Chest trauma is classified as blunt or penetrating and the former is the most cause of thoracic injuries with an incidence of 90%. The prevalence of thoracic injuries caused by falls from heights is 10–20%. Traumatic aortic rupture is a very rare condition with an average of 2.2 cases per center per year reported in North America. Thoracic great vessel related to blunt trauma is relatively rare with an incidence of less than 5% [5–8].
The mechanism is torsion and shearing forces against the aorta at levels of relative immobility, mainly the ligamentum arteriosum with an incidence of 90–95%. The isthmus, a part of relatively mobile thoracic aorta joining the fixed arch and the insertion of the ligamentum arteriosus, becomes the most commonly injured site in deceleration accident, with an involved incidence of 80% and 90–95% in the pathological and clinical series, respectively [1–8].
The traumatic aortic injury (TAI), a lesion extending from the intima to the adventitia, usually occurs in deceleration accidents, such as motor vehicle collisions, falls from height or crush injuries, with an immediately high mortality rate of 80–90% during the first phase, so the victims should be taken to hospital as quickly as possible. Survival patients in the initial phase of TAI have a higher successful outcome under endovascular repair comparative of conventional open surgical repair [1–8]. The predictors of TAI include age older than 50 years, being unrestrained, systolic blood pressure of less than 90 mmHg, thoracic injury, abdominopelvic injury with fractures of the lumbar spine and pelvis, long bone fractures, and major head injury [7].

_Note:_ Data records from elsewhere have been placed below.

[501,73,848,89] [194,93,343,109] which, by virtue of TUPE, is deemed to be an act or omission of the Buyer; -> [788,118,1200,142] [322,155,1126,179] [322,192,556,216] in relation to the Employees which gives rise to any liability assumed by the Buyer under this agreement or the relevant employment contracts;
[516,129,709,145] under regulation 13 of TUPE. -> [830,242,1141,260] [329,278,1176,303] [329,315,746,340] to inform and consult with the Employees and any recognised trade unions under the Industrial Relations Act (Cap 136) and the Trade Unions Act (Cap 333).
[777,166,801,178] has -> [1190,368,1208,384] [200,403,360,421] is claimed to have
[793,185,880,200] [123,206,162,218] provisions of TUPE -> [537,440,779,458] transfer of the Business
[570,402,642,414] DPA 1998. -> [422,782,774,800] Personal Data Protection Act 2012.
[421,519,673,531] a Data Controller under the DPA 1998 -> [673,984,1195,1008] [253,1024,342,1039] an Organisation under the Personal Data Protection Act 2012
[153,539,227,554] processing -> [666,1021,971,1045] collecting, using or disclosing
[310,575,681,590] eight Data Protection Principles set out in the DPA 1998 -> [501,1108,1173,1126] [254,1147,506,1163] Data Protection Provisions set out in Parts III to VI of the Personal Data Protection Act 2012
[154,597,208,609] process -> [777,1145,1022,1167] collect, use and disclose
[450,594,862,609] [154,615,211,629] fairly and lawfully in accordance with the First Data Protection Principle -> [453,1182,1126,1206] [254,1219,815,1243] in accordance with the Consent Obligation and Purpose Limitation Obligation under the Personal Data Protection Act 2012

Widening of mediastinum greater than 8 cm and/or 25% of the width of the thorax, loss of aortico-pulmonary window, tracheal deviation to the right, nasogastric shifting to right, left apical cap, depression of the left main stem bronchus, left-sided hemothorax, or scapular, sternal, thoracic spine or multiple rib fractures on plain radiography is suggestive of aortic rupture [5, 7, 9]. Fractures of the first and second ribs are clearly markers of severe blunt force trauma [7, 9].
Multidetector CTA is the diagnostic modality for the initial evaluation and accurate diagnosis of TAI, with a sensitivity of 98% and a specificity of 100% [6, 7]. CTA can offer a non-invasive assessment of the anatomical characteristics of TAI with rapid deceleration force or clinical suspicion. A prompt diagnosis of traumatic TAPA through a 3-dimensional CTA of aorta and emergency repair with stent graft are mandatory to rescue the life-threatening condition. An endovascular repair is a trend with greater and greater acceptance for TAI because of lower invasivity, avoiding thoracotomy and use of heparin, lower morbidity and mortality compared with conventional open surgical repair [1–10].
Pseudoaneurysm formation, intraluminal filling defect, and intimal irregularity are common findings in vessel wall injury [7]. Direct signs of TAI include active contrast medium extravasation, an intimal flap, TAPA, an increase in size of the periaortic hematoma, aortic contour/diameter variation, contained rupture, intraluminal mural thrombus, abnormal aortic contour, recurrent hemothorax and abrupt change in aortic caliber (pseudocoarctation) [1–3, 6, 7]. Indirect CT signs are indistinctness of mediastinal flat planes, periaortic haematoma and mediastinal haematoma [2, 3, 6].
Short-term complications of endovascular repair for TAI include paraplegia, stroke, puncture-site complications, device collapse, endoleak and recurrent laryngeal nerve damage. However, very little data are available concerning long-term outcomes and complications [5, 7]. We highlight that CTA and emergency endovascular repair of stent-graft for TAI with TAPA in polytrauma patients are recommended.